Monday, January 12, 2009

Student Teacher, Part 6

As my second class flowed in from the hall, I gazed out the window and saw Miss Tygart, bundled in overcoat and head scarf, slowly making her way across the slushy parking lot toward her car. Abandoned, I did my best to look like someone comfortable while in command.

Midway through taking attendance, control began to slip away.
"Karp?" I read from the ledger.
No answer.
"Mr. Karp?" I repeated. "Russell Karp?"
Giggling. Snorting. Heads turning toward the center of the room where sat a tall, muscular boy, with a vicious grin. The previous day, I had assigned him the name Trouble.
"Oh, yeah, here!" he said. "But I'd rather not be!"
Guffaws all around.
The lesson on Chapter 6 began badly and deteriorated from there. These were the not-so-bright kids, and few of them had even read the Cliffs Notes, let alone the book. Writing some of the names of characters on the blackboard, I detected mischief and quickly turned to see some paper missile flying across the room. Feeling desperate, I tried to conjure up some image of teachers from my own schooling who had captured my elusive attention, and an idea occurred to me. These kittens needed to be captivated by a ball on a string. I had to make myself a diversion.

So, when I began to summarize the chapter, necessary because no one had read it, I walked around the room, pausing every so often at someone's desk, perhaps grabbing someone's notebook or one of their books and examining it as I spoke, picking up the waste can and moving it, behaving in a confusing manner inconsistent with front-of-the-room teaching. This, I knew, would only work until the kittens became bored and began chasing and tumbling again, but it got me through to the end of the period.

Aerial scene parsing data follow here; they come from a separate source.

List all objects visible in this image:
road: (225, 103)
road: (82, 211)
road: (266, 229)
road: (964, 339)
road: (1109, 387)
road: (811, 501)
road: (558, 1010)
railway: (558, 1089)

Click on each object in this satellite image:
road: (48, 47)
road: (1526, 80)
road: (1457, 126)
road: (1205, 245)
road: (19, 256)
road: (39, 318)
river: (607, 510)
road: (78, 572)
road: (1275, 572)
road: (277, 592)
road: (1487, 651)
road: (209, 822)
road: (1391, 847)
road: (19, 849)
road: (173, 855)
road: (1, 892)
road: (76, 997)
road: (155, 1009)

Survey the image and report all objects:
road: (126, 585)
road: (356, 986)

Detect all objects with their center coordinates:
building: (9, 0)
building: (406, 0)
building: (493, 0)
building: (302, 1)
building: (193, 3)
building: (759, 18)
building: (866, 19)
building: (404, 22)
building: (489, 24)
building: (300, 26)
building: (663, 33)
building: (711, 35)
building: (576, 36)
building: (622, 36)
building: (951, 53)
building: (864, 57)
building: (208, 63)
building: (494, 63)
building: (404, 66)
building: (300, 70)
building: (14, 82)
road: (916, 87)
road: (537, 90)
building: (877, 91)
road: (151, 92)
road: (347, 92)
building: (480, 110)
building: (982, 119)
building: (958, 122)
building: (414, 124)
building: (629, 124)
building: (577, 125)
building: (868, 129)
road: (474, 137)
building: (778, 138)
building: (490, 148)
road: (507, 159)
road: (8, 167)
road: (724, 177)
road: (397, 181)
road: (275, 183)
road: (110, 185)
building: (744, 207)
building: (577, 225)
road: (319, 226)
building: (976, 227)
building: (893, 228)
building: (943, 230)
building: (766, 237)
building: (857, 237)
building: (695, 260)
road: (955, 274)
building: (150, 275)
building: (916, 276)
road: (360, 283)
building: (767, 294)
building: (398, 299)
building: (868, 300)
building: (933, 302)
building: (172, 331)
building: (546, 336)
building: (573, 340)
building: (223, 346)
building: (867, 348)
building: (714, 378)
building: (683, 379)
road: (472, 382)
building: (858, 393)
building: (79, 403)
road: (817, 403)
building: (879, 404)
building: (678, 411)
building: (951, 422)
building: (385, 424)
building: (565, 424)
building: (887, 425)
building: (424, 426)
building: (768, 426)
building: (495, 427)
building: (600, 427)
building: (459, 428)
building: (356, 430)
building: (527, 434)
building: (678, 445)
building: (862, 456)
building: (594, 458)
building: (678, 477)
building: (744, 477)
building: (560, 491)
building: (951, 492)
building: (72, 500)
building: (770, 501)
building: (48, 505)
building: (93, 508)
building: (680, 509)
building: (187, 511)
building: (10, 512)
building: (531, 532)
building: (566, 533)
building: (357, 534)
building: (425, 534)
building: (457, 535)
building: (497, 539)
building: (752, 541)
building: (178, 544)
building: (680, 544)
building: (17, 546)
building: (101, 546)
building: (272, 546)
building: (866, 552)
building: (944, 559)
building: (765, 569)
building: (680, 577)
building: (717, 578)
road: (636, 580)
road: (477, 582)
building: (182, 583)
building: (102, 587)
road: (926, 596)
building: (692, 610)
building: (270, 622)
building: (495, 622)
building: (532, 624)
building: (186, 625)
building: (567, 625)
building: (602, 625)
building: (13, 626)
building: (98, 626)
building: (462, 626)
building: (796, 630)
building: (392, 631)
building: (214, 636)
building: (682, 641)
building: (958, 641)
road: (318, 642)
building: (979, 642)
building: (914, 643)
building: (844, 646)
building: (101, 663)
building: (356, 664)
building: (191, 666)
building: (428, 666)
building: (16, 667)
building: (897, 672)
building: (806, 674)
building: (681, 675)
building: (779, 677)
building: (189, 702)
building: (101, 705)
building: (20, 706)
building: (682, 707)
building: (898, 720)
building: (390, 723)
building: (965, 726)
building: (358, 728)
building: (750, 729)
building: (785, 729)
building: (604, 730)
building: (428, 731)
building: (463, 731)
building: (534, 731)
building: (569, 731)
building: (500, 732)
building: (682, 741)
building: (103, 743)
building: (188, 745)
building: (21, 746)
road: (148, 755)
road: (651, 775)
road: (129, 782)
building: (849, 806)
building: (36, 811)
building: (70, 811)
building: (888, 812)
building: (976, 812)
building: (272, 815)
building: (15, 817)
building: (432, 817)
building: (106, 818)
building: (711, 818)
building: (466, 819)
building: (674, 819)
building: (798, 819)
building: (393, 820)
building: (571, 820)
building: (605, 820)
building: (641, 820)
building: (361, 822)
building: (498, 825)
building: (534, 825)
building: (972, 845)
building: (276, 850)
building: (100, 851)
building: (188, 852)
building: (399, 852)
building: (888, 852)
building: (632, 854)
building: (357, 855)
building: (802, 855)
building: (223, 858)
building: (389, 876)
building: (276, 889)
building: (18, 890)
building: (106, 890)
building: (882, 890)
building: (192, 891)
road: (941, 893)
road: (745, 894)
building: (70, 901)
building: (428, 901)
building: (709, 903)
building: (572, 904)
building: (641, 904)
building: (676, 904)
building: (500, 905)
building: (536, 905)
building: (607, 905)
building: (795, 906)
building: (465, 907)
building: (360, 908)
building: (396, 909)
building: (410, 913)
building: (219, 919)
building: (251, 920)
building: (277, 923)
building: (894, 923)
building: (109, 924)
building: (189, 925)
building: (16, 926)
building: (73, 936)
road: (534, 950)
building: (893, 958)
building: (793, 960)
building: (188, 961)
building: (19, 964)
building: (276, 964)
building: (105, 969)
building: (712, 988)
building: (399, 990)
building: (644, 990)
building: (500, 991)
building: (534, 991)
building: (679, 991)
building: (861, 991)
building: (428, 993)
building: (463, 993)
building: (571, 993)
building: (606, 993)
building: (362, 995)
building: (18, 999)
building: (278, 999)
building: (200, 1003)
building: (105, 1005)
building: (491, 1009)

But what about tomorrow? And the next day? What could I possibly do to get these kids interested in their schoolwork? How could I handle the truly defiant students, like Russell Karp? As it would turn out, getting them interested would be much easier then dealing with Mr. Trouble.


Anonymous said...

At least Miss Tygert had the sense to get out of the classroom when she did. It seems to me too many teachers drag it out for personal reasons long after they care enough to be capable of "bringing out the best" in their students. On the other hand, older teachers may well be at a settled point in their own lives and because of their life's experiences, better able to inspire and perhaps pass on a bit of wisdom with the crap that alot of us remember having to learn in high school (thank you Paul Simon).

Park Burroughs said...

It is difficult for people who have never taught to understand just how exhausting teaching can be. It's no wonder teachers burn out so early.
I remember quite a few years ago when several dissidents were elected to the board of one of our local school districts and wrested control. One of these newly elected directors was alarmed that teachers had free periods. He thought they should be teaching for eight hours with a break for lunch only, because that's what they're paid to do.

Anonymous said...

I was a substitute teacher in my local inner-city schools. Not exactly the same as full time, but in some ways maybe at least as difficult. I frequently covered special ed classes and also all other subjects in grades K-12. I am certainly not suggesting teachers shouldn't get free periods. It just seems to me that when teachers know they are burned out, for their students sake, they should move on. Even administraters can't fire a bad teacher.
I also have two children in a suburban school at present and have seen the effect that various teachers, good and bad, young and old, have had on them. No one should be guaranteed a job forever just as no one should have to spend all of their off-time preparing for their jobs.
I'd like to add that looking at my childrens' school calender, the only month they attend school all month is March and even then they have a half day on a Friday.
There is certainly alot more to childhood than school; but, for teachers, in reality, with the whole summer off, they should realize that they are fortunate to have jobs with so much time to themselves, and better than average benefits.
Just like every other occupation there are good and bad teachers. Thankfully there are plenty of good ones and an attentive student will even learn from the bad.